## Task goal
Go through all the records and substitute "line" for every "series", changing nothing else, and leave the pictures out of your answer.

## Excerpted records
+===+

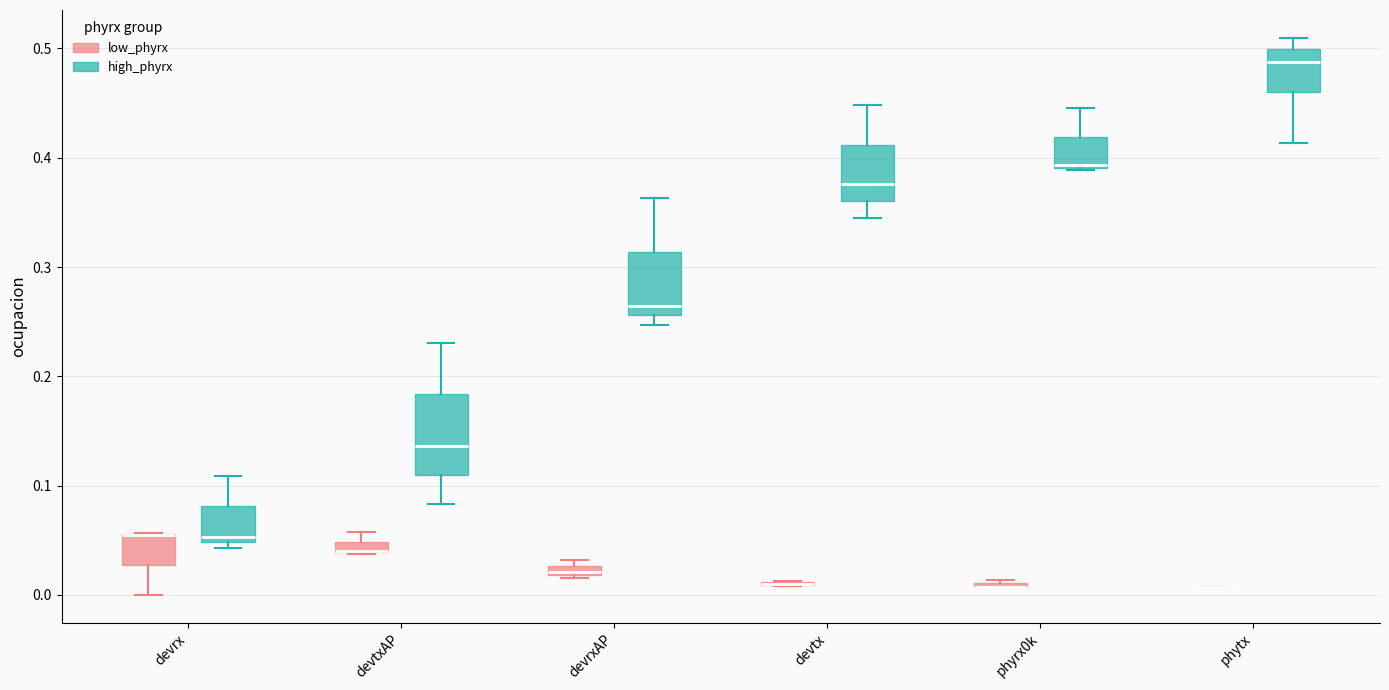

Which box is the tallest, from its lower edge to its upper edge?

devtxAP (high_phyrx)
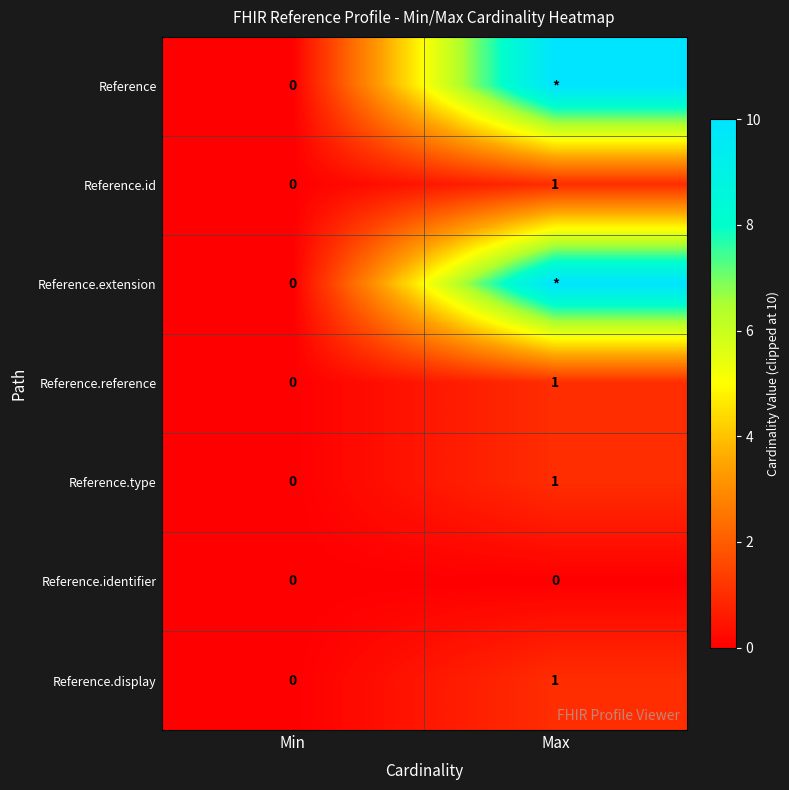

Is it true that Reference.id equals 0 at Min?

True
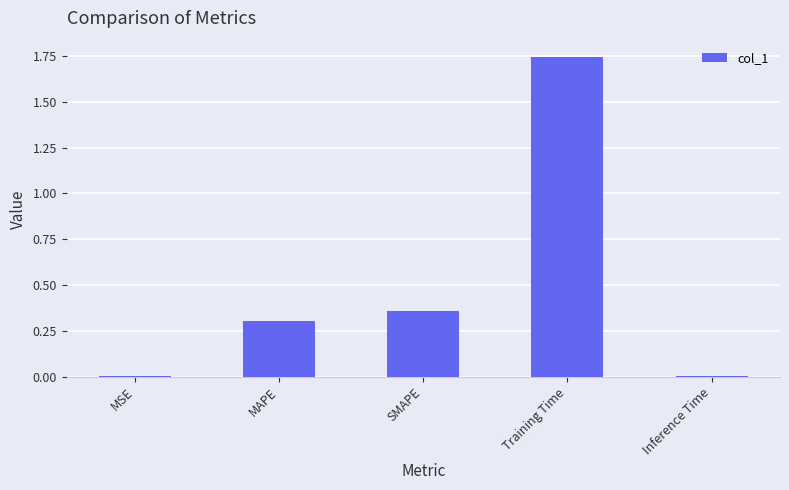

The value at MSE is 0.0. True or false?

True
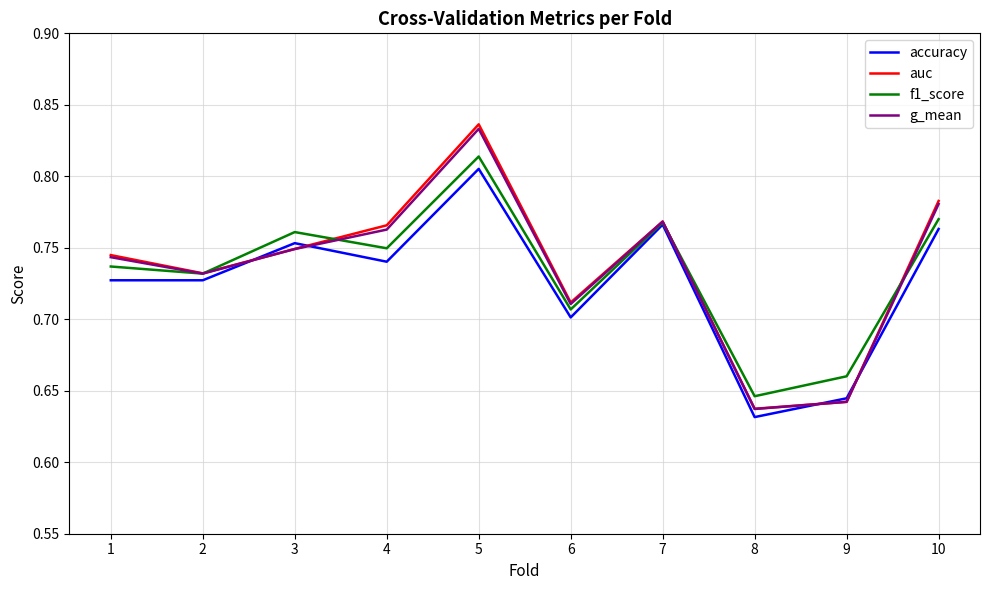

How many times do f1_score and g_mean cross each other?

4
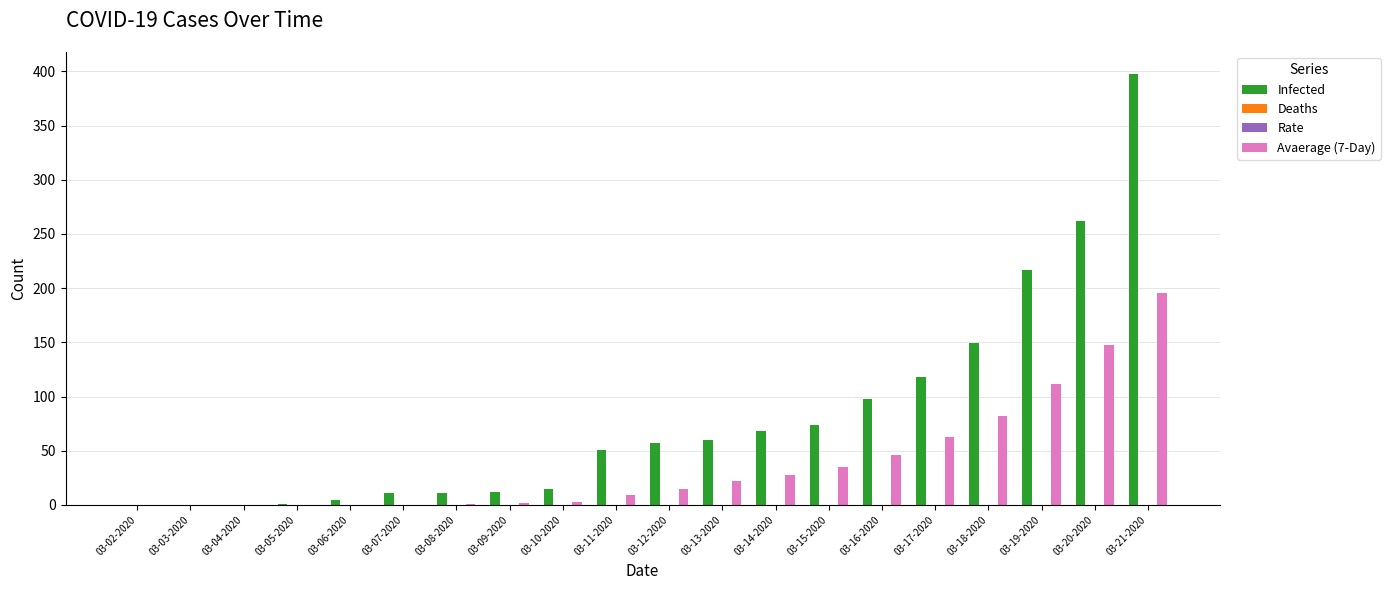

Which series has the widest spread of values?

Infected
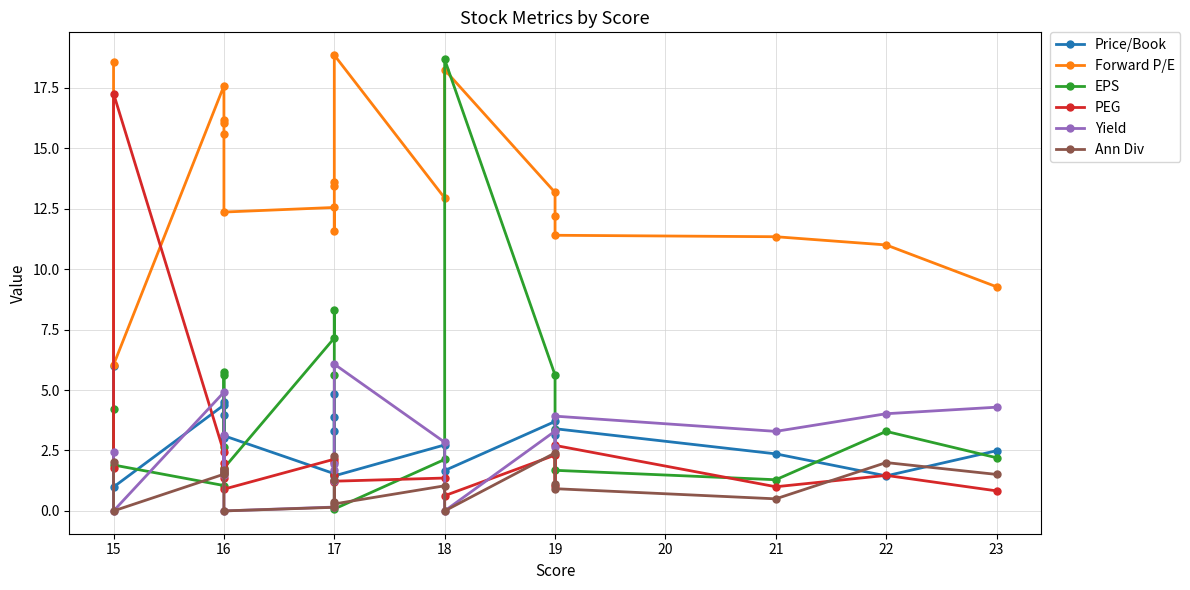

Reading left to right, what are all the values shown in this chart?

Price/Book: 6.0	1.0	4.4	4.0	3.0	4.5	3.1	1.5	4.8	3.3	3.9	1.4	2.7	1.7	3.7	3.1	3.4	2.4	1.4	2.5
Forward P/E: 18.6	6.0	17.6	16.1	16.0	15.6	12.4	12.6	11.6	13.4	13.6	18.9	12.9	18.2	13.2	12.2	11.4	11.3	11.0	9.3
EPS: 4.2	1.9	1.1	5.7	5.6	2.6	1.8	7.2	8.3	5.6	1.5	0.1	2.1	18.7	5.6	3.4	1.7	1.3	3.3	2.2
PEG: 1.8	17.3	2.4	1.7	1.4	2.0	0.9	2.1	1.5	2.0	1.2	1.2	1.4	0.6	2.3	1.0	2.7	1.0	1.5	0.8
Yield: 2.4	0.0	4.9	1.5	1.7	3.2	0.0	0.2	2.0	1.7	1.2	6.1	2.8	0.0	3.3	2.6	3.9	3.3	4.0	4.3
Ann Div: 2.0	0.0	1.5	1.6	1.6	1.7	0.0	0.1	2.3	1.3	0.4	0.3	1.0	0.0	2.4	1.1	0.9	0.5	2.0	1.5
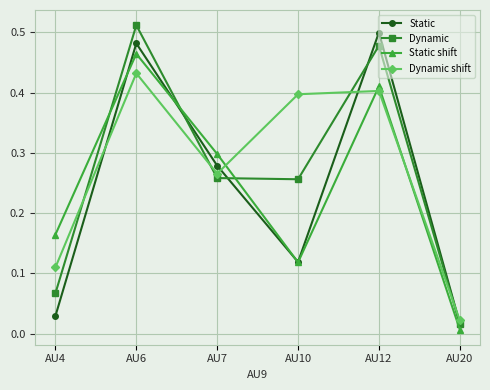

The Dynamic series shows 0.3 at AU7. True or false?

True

+===+

## Answer space
Which box is the tallest, from its lower edge to its upper edge?

devtxAP (high_phyrx)

Is it true that Reference.id equals 0 at Min?

True

The value at MSE is 0.0. True or false?

True

How many times do f1_score and g_mean cross each other?

4

Which line has the widest spread of values?

Infected

Reading left to right, what are all the values shown in this chart?

Price/Book: 6.0	1.0	4.4	4.0	3.0	4.5	3.1	1.5	4.8	3.3	3.9	1.4	2.7	1.7	3.7	3.1	3.4	2.4	1.4	2.5
Forward P/E: 18.6	6.0	17.6	16.1	16.0	15.6	12.4	12.6	11.6	13.4	13.6	18.9	12.9	18.2	13.2	12.2	11.4	11.3	11.0	9.3
EPS: 4.2	1.9	1.1	5.7	5.6	2.6	1.8	7.2	8.3	5.6	1.5	0.1	2.1	18.7	5.6	3.4	1.7	1.3	3.3	2.2
PEG: 1.8	17.3	2.4	1.7	1.4	2.0	0.9	2.1	1.5	2.0	1.2	1.2	1.4	0.6	2.3	1.0	2.7	1.0	1.5	0.8
Yield: 2.4	0.0	4.9	1.5	1.7	3.2	0.0	0.2	2.0	1.7	1.2	6.1	2.8	0.0	3.3	2.6	3.9	3.3	4.0	4.3
Ann Div: 2.0	0.0	1.5	1.6	1.6	1.7	0.0	0.1	2.3	1.3	0.4	0.3	1.0	0.0	2.4	1.1	0.9	0.5	2.0	1.5

The Dynamic line shows 0.3 at AU7. True or false?

True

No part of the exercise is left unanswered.